The other day, I dragged the body of last Summer’s smallest fawn away. She may have weighed 40 pounds. As winter came in she had been in company with her mother – a young doe in great shape – and her grandmother. Grandma was an old doe who didn’t look like she had a chance of making the winter . . . but the fawn’s mother was hit on the road and died around Christmas time.
Grandma didn’t look good – but she stayed with the fawn, cuddled together through the cold times of winter. Then, in the middle of February, the old doe died. Alone as a cold March came in, the little fawn died alone, lying down in the same place where she had slept with her grandmother. A spot where she could watch my front door.

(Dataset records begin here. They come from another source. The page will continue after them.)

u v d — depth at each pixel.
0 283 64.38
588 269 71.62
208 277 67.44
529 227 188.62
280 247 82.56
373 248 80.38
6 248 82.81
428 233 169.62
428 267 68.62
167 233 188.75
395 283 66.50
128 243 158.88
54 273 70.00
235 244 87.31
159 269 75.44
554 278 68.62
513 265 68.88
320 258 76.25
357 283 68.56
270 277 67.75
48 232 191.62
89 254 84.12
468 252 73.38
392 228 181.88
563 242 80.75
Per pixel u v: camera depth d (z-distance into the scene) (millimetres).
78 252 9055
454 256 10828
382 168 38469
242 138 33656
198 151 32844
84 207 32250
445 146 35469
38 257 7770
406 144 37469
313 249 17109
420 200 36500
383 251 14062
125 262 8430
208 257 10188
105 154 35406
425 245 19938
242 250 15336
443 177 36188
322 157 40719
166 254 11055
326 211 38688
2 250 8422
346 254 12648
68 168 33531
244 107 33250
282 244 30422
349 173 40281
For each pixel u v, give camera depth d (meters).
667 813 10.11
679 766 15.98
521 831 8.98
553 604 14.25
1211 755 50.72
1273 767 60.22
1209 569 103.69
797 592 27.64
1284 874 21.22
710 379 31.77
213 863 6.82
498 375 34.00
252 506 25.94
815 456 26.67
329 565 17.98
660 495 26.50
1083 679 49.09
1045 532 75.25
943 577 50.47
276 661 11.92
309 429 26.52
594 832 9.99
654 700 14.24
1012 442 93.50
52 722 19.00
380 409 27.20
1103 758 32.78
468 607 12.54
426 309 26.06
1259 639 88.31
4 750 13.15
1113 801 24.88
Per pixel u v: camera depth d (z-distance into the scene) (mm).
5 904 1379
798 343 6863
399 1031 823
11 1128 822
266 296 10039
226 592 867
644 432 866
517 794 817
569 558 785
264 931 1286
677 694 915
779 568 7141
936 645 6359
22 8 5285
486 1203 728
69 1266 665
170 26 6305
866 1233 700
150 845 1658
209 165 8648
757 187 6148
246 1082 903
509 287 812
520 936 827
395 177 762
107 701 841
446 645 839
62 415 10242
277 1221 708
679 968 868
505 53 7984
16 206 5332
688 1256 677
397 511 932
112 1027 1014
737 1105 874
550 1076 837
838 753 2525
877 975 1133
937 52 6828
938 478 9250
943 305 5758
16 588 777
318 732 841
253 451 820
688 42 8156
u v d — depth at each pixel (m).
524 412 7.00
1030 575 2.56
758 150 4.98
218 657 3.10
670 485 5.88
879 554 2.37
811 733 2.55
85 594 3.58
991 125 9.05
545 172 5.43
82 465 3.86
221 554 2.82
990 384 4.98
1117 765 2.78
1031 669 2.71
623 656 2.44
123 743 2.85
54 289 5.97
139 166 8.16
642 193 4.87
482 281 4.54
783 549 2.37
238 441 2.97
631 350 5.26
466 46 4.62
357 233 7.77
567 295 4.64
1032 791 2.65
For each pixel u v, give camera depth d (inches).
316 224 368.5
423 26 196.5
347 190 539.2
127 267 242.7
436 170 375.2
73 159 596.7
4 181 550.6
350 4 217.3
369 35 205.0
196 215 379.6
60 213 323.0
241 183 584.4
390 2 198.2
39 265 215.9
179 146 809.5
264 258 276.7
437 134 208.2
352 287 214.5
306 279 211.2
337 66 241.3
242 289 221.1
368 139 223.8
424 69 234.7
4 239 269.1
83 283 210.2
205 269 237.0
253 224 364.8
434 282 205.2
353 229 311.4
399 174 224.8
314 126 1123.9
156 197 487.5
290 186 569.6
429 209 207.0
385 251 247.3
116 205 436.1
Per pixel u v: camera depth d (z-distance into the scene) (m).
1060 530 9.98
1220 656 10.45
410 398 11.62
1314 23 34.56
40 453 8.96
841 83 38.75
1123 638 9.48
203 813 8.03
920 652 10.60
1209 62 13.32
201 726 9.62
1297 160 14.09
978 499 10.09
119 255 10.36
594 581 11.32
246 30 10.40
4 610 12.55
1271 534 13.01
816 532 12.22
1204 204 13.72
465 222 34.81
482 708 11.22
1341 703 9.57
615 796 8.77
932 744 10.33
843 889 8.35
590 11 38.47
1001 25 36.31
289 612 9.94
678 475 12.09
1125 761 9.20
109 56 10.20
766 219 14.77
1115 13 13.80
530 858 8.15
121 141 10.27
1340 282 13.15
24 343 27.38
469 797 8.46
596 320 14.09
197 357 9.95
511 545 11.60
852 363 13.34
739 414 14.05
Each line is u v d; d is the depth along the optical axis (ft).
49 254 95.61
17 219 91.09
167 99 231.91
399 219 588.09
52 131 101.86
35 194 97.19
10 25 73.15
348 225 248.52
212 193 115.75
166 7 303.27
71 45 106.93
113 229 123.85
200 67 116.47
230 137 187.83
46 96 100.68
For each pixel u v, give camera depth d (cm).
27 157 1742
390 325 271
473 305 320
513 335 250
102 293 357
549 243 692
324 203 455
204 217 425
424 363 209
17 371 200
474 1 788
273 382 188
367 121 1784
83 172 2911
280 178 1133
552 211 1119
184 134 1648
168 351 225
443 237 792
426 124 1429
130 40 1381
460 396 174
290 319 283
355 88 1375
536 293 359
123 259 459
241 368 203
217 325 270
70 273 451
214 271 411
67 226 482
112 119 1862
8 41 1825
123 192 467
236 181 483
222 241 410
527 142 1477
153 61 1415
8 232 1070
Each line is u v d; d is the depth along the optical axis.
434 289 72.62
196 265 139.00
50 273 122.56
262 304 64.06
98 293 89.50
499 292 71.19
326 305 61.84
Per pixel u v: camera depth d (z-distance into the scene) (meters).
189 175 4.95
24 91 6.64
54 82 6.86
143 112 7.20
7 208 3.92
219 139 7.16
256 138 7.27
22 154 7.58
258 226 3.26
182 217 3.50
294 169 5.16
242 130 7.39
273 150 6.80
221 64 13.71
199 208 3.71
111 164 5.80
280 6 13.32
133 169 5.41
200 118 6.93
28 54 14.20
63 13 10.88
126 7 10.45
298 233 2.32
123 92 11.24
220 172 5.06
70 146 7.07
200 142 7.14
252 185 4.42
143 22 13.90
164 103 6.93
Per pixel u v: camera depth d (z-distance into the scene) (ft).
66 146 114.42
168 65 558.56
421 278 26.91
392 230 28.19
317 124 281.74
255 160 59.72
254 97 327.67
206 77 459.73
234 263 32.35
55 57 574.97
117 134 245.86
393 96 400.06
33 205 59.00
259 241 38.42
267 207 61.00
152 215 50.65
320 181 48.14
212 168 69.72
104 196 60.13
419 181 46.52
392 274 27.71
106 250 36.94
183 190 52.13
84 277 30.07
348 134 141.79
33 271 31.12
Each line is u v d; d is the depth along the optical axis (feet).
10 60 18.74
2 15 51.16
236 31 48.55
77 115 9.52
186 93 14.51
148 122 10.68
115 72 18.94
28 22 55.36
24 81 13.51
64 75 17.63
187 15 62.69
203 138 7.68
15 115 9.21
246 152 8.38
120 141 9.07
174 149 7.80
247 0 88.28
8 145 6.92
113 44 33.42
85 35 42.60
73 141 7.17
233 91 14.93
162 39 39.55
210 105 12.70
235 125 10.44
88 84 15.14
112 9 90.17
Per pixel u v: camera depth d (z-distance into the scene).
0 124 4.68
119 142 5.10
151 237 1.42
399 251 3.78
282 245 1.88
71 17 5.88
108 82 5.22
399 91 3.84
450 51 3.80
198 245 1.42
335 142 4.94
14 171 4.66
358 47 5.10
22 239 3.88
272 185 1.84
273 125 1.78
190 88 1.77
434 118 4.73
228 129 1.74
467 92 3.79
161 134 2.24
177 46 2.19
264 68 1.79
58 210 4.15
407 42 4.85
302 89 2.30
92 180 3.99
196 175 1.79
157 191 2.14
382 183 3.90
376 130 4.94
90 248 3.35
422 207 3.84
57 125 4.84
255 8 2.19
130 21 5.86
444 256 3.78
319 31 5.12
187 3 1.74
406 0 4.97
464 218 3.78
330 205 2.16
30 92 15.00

Most Springs would have had warmer weather, and the snow would have been gone. This is one of the late Springs – and Spring and early Summer are dying times for the weakened wildlife. In a couple of months, there will be new fawns in the field.
It brings back thoughts to archaeologists doing a rush job along the Kootenai River just before the rising waters of Koocanusa made it forever impossible to do the field work. I was young and curious, and asking what they had found. The answer described our climate – “We found spots where people lived for a couple hundred years . . . then they would be gone for a long time before their replacements would come in and live for another couple hundred years.” Here in Trego, the winters were probably just too rough for year-round human occupation in pre-history. The difference between the top of the hill and Ant Flat is noticeable. Snow melting a week or so earlier is the difference between surviving the winter and not.
When I worked in Trinidad, Colorado, I worked with the same annual precipitation as we get in Trego – about 18 inches. The difference was the length of growing season, the frost-free period. In Trinidad, the 50% frost dates are May 8 and October 3. In Trego, the safe last date for frost is listed as June 21. Even Eureka is May 21 and September 21. And people wonder why global warming seems like a good thing to me.
My old copy of Climate and Man immortalizes Winton Weydemeyer’s work, listing Fortine with 32 years of records (I don’t know who started the volunteer work that Winton took over). The average killing frost dates were May 29 and September 8, for 102 days of growing season. There were no climate records listed for Eureka – just Fortine, Libby and upper Yaak. Eureka didn’t have Winton keeping records for the good of his fellow residents. Upper Yaak shows no growing season – a place where frost can come any month of the year.
Merle Haggard sang “If we make it through December, everything’s gonna be alright.” Merle came from Bakersfield, California. He had a longer growing season.